Monte Carlo methods for estimating depletion potentials in highly size-asymmetrical hard sphere mixtures

TL;DR

This paper compares Monte Carlo simulation strategies for accurately estimating depletion potentials between large particles in dense mixtures of smaller particles, introducing efficient methods and geometric shortcuts applicable to various interactions.

Contribution

It introduces and compares multiple Monte Carlo approaches, including insertion probability and cluster updating methods, with efficiency enhancements for high-density systems.

Findings

Sampling efficiency improves with geometrical shortcuts.

Methods are extendable to arbitrary particle interactions.

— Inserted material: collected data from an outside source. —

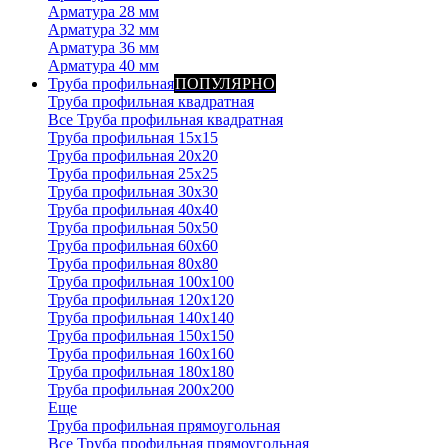
Арматура 28 мм
Арматура 32 мм
Арматура 36 мм
Арматура 40 мм
Труба профильная
ПОПУЛЯРНО
Труба профильная квадратная
Все Труба профильная квадратная
Труба профильная 15х15
Труба профильная 20x20
Труба профильная 25x25
Труба профильная 30x30
Труба профильная 40x40
Труба профильная 50x50
Труба профильная 60x60
Труба профильная 80x80
Труба профильная 100x100
Труба профильная 120x120
Труба профильная 140х140
Труба профильная 150х150
Труба профильная 160х160
Труба профильная 180х180
Труба профильная 200х200
Еще
Труба профильная прямоугольная
Все Труба профильная прямоугольная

Cluster updating enhances sampling at high densities.

Abstract

We investigate Monte Carlo simulation strategies for determining the effective ("depletion") potential between a pair of hard spheres immersed in a dense sea of much smaller hard spheres. Two routes to the depletion potential are considered. The first is based on estimates of the insertion probability of one big sphere in the presence of the other; we describe and compare three such methods. The second route exploits collective (cluster) updating to sample the depletion potential as a function of the separation of the big particles; we describe two such methods. For both routes we find that the sampling efficiency at high densities of small particles can be enhanced considerably by exploiting `geometrical shortcuts' that focus the computational effort on a subset of small particles. All the methods we describe are readily extendable to particles interacting via arbitrary potentials.